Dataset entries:
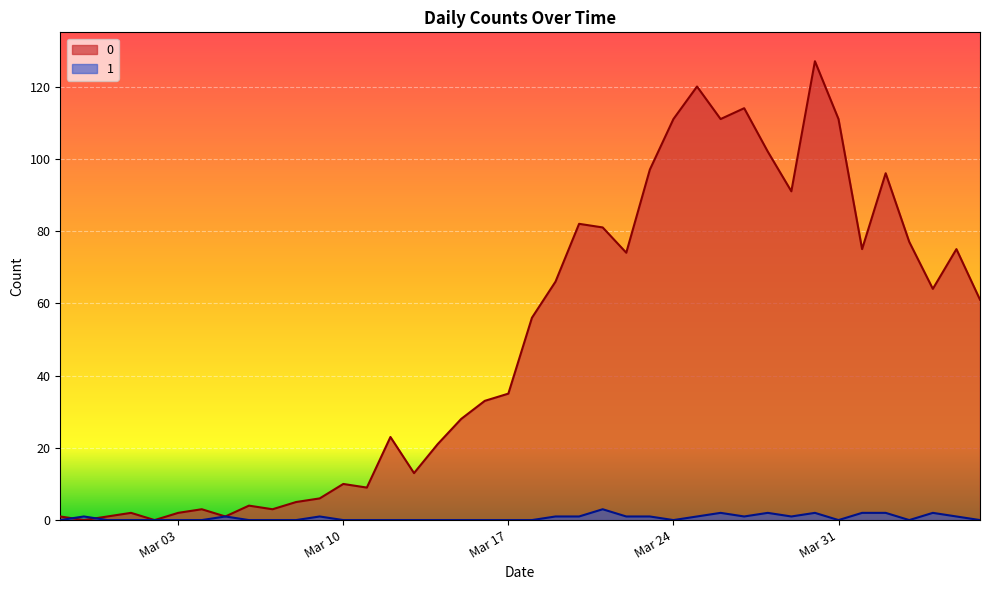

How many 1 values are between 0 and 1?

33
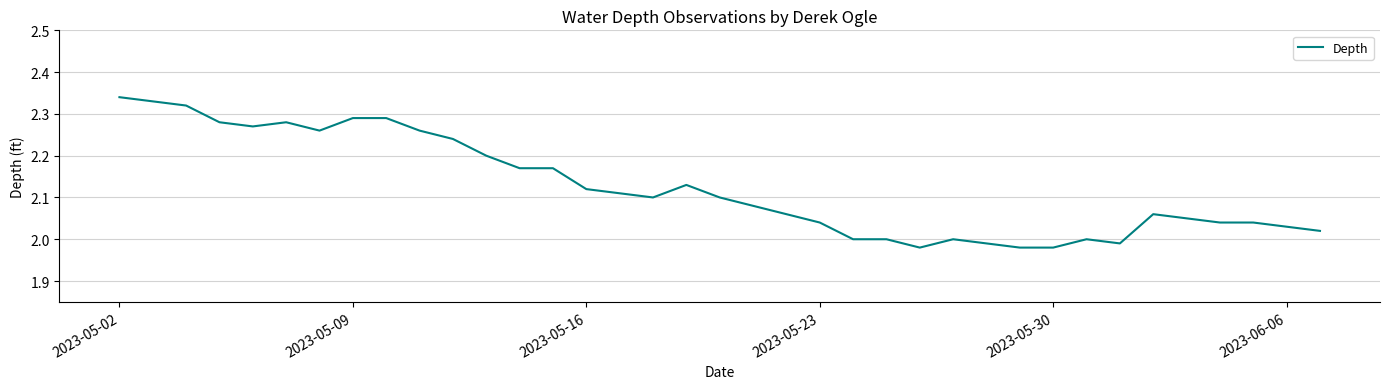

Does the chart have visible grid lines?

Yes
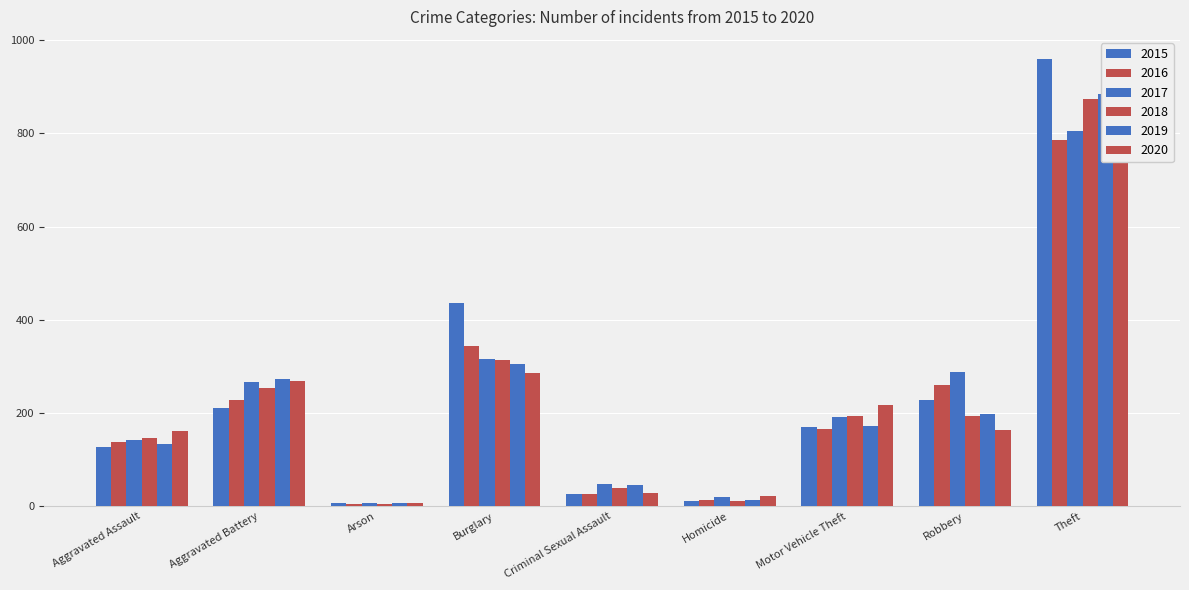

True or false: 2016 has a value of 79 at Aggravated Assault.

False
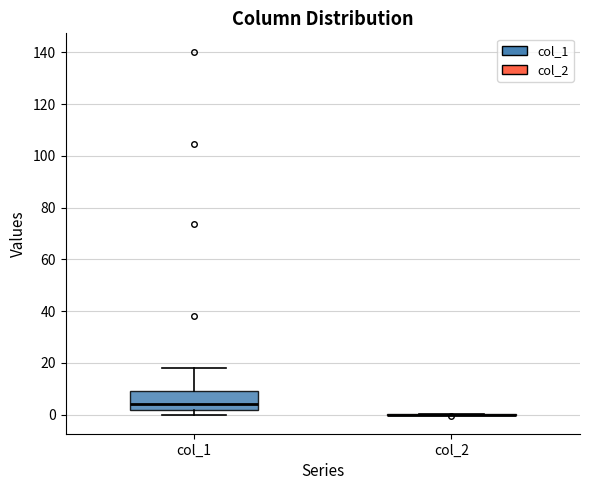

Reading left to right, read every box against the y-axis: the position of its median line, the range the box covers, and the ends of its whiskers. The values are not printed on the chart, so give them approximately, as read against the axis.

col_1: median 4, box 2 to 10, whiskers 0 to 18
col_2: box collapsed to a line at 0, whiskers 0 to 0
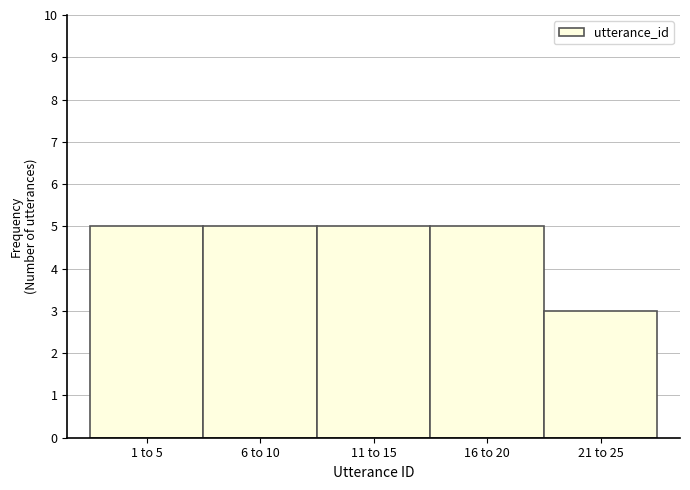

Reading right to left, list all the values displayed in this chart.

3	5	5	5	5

### Work instruction
Reproduce every one of the rows above word for word, leaving out the pictures.

### Solution to this exercise
How many 1 values are between 0 and 1?

33

Does the chart have visible grid lines?

Yes

True or false: 2016 has a value of 79 at Aggravated Assault.

False

Reading left to right, read every box against the y-axis: the position of its median line, the range the box covers, and the ends of its whiskers. The values are not printed on the chart, so give them approximately, as read against the axis.

col_1: median 4, box 2 to 10, whiskers 0 to 18
col_2: box collapsed to a line at 0, whiskers 0 to 0

Reading right to left, list all the values displayed in this chart.

3	5	5	5	5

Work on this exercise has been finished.